I have [legitimate!] copies of the following OS's, and I have set out what I think the compatibility is:
NT 4.0 Workstation - seems to run on multiple-physical-cpu systems. I'm guessing it won't recognise multiple cores but then it probably won't run on any hardware that can take multi-core cpu's anyway. But how many physical cpu's can it use?
2000 Professional - runs on up to 2 physical cpu's but it's not clear whether it will run properly on dual-core cpu's. From what I can tell there is no official support although iirc it will recognise multiple cores [presumably up to 2]. I'm sure I ran it on a couple of dual core boxes and there were various crashes though at the time I attributed these to other factors. I wonder now if it was due to multi-core issues.

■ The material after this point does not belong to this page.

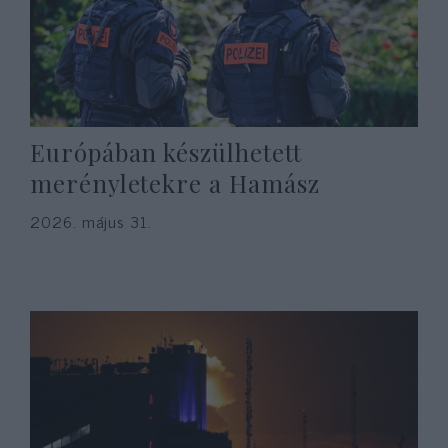
Európában készülhetett
merényletekre a Hamász
2026. május 31.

XP Home - seems like it doesn't recognise multiple physical cpu's but it will recognise multiple cores. But is it limited to 2 cores or can it take advantage of 4, 6 etc?
XP Professional 32-bit - recognises and uses up to 2 physical cpu's, and will recognise and use multiple cores. But what are the limits? Will it use all cores on a 4-core or 6-core cpu?
7 Professional 64-bit - recognises and uses multiple cpu cores, presumably unlimited. No idea if it supports multiple physical cpu's.
Why does it matter? Because one of our systems needs an upgrade and that might allow some reshuffling of hardware and os's, and the same sort of issue will recur for a few years yet.